Attaching an MPLS QoS Service Policy to an Interface

An MPLS QoS service policy is a policy map that sets the MPLS EXP field of packets belonging to a specific traffic class.

To attach an MPLS QoS service policy to an interface, enter the following commands beginning in global configuration mode:

 
Command
Purpose

Step 1 

Router(config)# interface type number

Creates or modifies an interface. Enters interface configuration mode.

type is the type of interface (for example, serial).

number is the number of the interface (for example, 1/0/0).

Step 2 

Router(config-if)# service-policy input 
policy-map-name

Attaches the specified policy map to the input interface.

policy-map-name is the name of the policy map you want to attach to the interface.

Configuration Example for Attaching an MPLS QoS Service Policy to an Interface

The following example applies the MPLS QoS service policy named set_experimental_5 to the Gigabit Ethernet interface 1/0/0 for inbound packets.

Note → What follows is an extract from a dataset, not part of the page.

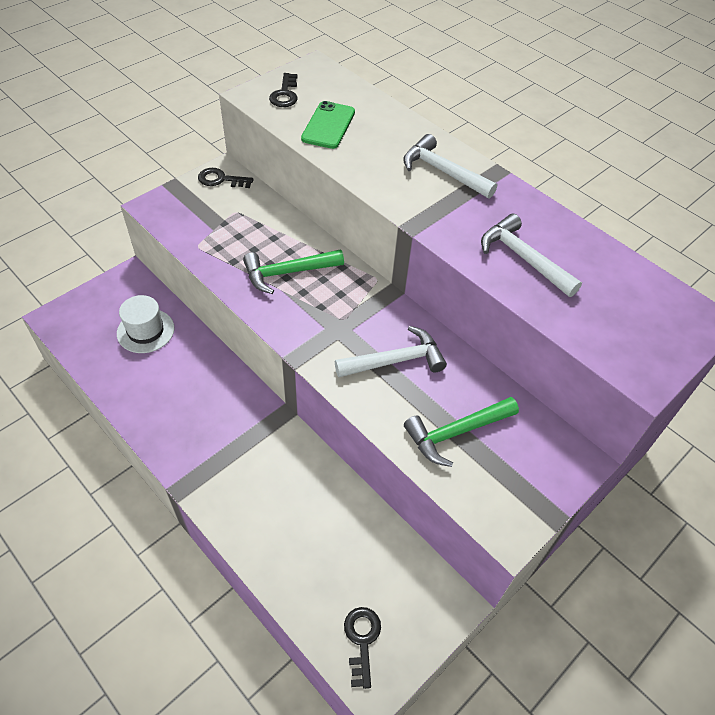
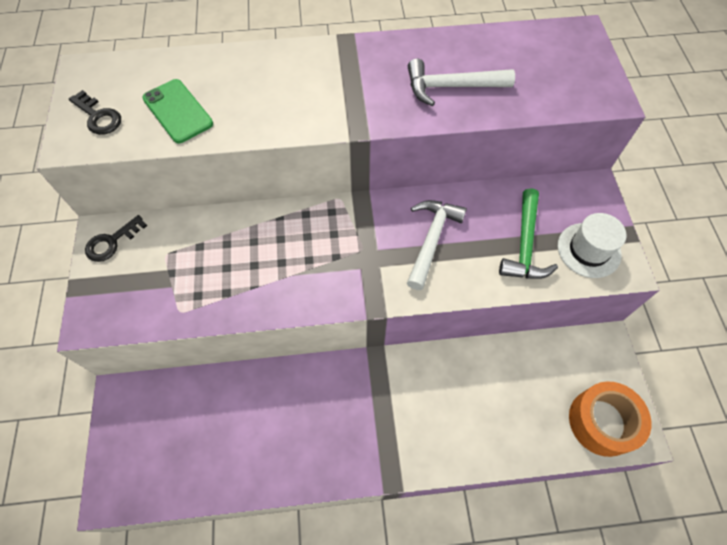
camera: 50 degrees left, 10 degrees up
white hat [117,295,174,353] -> white hat moved to [558,213,626,278]
green hammer [243,249,344,294] -> none
black key [344,607,381,689] -> orange tape [569,381,652,457]
white hammer [403,134,497,199] -> none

Router(config)# interface GigabitEthernet1/0/0 
Router(config-if)# service-policy input set_experimental_5 
Router(config-if)# end

Configuration Examples for MPLS QoS

This section provides example configurations for the following:

Configuration Example for Short Pipe Mode

Configuration Example for Pipe Mode

Configuration Example for Short Pipe Mode

The following example shows how to configure short pipe mode on the ingress PE router for the following sample topology. In this topology, esr5 is the CE router, esr6 is the PE router, esr4 is the P router.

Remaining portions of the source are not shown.